AI's impact on cybersecurity, Microsoft Red Sun zero-day, HSBC password controversy

- Securing AI agent skills: scanning, approval workflows, and Snyk's 36%

Quick recap. The session dug into a hard, current problem: how to secure and scan the skills that power generative-AI agents. Neil laid out three code-scanning approaches - CI/CD integration, external secret scanners like GitGuardian, and secured GitHub runners - but the group agreed skill scanning is largely unsolved: a Snyk study found 36% of AI agent skills contained prompt-injection or malware issues. Discussion centered on approval workflows for custom skills, the limits of user education, and what LLM providers would need to offer for real controls.

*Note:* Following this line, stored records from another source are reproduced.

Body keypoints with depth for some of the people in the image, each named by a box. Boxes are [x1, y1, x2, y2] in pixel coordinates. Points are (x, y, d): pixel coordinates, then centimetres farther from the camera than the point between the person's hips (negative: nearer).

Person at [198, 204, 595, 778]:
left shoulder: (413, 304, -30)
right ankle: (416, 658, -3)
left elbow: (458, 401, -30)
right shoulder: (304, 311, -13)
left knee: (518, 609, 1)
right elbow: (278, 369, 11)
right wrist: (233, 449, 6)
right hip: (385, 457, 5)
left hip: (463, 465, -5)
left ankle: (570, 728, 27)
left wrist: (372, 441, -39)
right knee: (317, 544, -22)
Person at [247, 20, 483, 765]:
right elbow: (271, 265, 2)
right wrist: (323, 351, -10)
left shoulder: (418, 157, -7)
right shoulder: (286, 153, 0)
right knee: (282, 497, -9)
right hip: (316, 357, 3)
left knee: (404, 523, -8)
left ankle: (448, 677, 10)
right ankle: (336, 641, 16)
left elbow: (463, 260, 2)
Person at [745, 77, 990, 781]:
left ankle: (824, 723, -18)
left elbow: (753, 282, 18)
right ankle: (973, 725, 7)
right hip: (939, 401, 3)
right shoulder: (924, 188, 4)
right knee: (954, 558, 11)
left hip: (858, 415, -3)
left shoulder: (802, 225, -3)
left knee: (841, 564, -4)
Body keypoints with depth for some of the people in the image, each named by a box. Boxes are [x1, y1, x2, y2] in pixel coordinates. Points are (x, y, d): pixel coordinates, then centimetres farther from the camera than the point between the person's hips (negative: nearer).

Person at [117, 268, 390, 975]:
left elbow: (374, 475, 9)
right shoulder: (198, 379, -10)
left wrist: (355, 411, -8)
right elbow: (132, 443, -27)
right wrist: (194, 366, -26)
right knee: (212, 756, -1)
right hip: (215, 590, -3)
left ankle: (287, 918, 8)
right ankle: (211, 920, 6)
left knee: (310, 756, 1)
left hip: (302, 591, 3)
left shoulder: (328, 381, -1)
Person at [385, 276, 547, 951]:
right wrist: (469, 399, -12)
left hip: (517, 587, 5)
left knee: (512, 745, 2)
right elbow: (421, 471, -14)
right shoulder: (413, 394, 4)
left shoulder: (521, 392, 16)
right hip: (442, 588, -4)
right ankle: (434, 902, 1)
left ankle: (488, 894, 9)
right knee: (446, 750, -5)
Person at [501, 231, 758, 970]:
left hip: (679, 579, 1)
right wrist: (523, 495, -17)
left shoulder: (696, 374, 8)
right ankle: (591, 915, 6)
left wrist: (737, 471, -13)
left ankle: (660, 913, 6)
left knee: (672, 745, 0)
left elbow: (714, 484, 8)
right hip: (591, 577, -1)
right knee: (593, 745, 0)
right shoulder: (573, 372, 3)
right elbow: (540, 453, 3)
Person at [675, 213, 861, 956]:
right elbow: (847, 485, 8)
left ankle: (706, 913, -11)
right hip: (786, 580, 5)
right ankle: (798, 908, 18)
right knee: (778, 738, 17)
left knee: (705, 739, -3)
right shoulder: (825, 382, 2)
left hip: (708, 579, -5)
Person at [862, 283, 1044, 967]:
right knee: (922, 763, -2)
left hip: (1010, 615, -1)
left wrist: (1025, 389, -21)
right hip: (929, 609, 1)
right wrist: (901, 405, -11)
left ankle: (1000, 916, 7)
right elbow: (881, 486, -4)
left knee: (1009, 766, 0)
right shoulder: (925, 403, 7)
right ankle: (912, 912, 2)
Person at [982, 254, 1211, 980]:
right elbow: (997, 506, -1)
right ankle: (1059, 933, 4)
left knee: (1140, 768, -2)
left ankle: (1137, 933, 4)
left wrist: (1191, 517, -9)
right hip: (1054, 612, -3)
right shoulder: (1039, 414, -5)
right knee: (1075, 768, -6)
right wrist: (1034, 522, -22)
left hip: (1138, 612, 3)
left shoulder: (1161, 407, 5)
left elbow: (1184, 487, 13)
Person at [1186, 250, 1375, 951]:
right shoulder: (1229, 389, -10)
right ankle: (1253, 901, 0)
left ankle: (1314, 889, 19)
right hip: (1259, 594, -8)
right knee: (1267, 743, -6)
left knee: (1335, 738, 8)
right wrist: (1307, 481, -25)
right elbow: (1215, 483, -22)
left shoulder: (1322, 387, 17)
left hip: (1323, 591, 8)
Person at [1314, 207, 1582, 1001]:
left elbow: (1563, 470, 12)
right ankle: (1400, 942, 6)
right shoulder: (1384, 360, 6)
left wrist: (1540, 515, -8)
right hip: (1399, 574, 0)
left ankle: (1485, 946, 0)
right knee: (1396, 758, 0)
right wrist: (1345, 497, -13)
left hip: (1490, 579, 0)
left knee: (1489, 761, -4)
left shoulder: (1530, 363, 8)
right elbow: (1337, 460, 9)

2026-05AISupply ChainGovernanceVulnerabilities
Show 4 discussion topics

Scanning code, and why AI skills break the model

Neil outlined three approaches to scanning code repositories: integrating security scanning into CI/CD pipelines such as GitHub Actions, using external services like GitGuardian for secret scanning, and running secured GitHub runners with built-in telemetry. Juninho noted that AI agent skills resist this: they are text-based and can reference one another, which makes comprehensive scanning hard, and effective coverage would require real collaboration from LLM providers like Anthropic.

The scale of the problem

Stryker raised the core question of how to secure the skills used in generative-AI agents, citing a Snyk study that found 36% of AI agent skills contained security issues including prompt-injection vulnerabilities. The group compared the situation to open-source libraries and to serverless functions: traditional malware scanners are ineffective against plain-language threats, and there is no reliable system today for detecting malicious skills in a marketplace.

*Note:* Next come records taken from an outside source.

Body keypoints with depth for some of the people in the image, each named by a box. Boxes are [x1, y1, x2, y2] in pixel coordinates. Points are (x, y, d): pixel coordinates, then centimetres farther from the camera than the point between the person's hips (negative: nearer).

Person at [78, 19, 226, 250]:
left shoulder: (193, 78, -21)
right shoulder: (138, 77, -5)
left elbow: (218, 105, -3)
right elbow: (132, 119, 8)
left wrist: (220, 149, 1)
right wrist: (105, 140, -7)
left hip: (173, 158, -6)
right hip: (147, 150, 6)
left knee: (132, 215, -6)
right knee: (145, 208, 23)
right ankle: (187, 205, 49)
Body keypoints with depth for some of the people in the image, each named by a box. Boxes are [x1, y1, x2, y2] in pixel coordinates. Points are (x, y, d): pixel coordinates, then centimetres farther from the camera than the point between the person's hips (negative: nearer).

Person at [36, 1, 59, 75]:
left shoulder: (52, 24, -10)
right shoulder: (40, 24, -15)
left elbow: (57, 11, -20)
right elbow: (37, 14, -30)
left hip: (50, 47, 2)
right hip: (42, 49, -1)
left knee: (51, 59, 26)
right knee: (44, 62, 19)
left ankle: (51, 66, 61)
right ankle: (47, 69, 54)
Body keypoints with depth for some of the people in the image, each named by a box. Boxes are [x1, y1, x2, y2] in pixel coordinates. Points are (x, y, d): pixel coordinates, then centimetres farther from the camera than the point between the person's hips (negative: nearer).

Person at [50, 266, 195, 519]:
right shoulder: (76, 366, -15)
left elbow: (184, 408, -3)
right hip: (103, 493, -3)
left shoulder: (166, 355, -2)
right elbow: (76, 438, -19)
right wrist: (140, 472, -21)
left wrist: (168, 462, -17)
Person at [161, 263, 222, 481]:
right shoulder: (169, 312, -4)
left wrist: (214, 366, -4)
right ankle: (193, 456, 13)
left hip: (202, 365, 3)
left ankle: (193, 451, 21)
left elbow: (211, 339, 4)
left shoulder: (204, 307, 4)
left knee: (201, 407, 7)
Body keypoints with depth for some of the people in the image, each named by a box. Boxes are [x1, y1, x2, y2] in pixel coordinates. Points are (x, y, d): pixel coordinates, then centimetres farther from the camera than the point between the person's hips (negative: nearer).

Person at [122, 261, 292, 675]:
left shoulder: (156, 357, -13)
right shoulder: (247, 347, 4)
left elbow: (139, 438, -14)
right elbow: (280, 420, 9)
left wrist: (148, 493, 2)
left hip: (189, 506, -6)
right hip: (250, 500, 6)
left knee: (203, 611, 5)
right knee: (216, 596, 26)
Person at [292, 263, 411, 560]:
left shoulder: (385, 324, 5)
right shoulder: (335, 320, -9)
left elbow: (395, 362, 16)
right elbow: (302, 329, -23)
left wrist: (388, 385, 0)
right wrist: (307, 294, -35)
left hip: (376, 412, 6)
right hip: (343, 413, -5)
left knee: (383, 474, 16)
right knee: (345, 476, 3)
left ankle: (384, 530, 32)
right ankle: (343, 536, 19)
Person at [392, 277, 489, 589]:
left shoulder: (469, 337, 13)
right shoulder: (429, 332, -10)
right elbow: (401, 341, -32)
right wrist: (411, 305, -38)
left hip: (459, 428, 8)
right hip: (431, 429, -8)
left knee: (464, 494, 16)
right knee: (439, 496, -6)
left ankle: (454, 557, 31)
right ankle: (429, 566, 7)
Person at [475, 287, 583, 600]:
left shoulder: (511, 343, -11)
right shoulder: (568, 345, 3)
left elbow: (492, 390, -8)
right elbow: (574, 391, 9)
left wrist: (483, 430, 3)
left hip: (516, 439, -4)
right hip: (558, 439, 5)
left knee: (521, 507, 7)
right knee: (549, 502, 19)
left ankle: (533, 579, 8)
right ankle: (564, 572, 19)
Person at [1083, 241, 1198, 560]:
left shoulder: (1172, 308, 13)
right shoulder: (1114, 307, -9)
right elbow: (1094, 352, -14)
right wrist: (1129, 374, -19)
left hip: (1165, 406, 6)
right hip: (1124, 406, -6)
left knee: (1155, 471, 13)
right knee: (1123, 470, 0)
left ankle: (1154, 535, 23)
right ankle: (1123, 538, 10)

Approval workflows for custom skills

With open agents often banned but skills still permitted, organizations are leaning on approval processes. Juninho described a review workflow for submitting and sharing skills internally, and the group discussed treating skill requests like open-source library requests. A recurring gap: platforms currently lack an administrator control to restrict agents to official-marketplace skills only, though a provider compliance API could improve visibility into agent interactions for auditing and blocking.

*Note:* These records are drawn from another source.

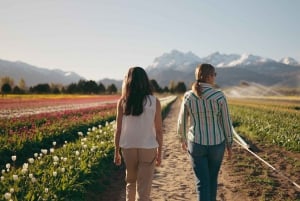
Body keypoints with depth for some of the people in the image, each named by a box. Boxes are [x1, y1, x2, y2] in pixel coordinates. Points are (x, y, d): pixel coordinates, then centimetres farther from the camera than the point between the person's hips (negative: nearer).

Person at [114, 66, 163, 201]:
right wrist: (159, 152, 7)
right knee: (143, 189, 3)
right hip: (148, 148, -1)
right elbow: (159, 130, -2)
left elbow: (118, 130, -2)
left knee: (131, 182, 23)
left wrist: (116, 152, 7)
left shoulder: (122, 102, -3)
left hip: (128, 148, 2)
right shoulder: (154, 102, -4)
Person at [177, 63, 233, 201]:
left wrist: (183, 140, 19)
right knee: (212, 178, 23)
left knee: (202, 182, 5)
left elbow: (182, 121, 2)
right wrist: (229, 145, 7)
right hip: (216, 144, 0)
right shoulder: (219, 96, -14)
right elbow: (226, 123, -7)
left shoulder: (188, 96, -8)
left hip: (196, 144, 0)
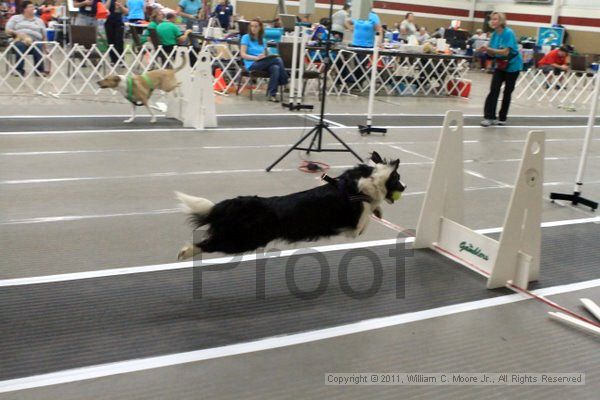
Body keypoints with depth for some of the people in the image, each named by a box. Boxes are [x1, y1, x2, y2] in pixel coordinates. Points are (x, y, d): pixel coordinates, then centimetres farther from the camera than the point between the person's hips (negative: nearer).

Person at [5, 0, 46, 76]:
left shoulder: (39, 20, 23)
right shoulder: (15, 18, 18)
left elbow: (44, 36, 19)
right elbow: (8, 30, 9)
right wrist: (17, 33, -10)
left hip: (35, 40, 1)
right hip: (20, 39, -1)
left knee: (38, 46, -37)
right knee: (20, 44, -39)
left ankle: (39, 70, -34)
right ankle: (19, 69, -38)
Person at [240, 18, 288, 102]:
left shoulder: (262, 40, 21)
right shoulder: (246, 37, 5)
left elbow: (264, 55, 17)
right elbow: (243, 54, -5)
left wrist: (264, 56, -9)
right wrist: (256, 57, -19)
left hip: (263, 64, 5)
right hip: (252, 65, -5)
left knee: (275, 68, -32)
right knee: (277, 60, -25)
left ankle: (272, 95, -34)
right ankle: (285, 83, -15)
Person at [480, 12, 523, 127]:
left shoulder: (508, 33, -21)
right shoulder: (494, 34, -1)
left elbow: (505, 52, -28)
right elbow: (493, 54, 1)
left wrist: (489, 49, -35)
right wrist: (486, 50, -20)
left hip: (512, 66, -5)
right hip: (500, 65, 6)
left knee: (507, 92, 5)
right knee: (493, 90, -9)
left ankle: (502, 118, 15)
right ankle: (489, 117, -11)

User education and its limits

Paul argued that skill-scanning technology is not mature enough to lean on, so protecting end users - who are vulnerable to social engineering - matters more. Neil suggested teaching users to recognize patterns and rely on reputation signals, similar to how developers judge npm packages. The group agreed the messaging has to be balanced and that education alone is insufficient against increasingly sophisticated threats.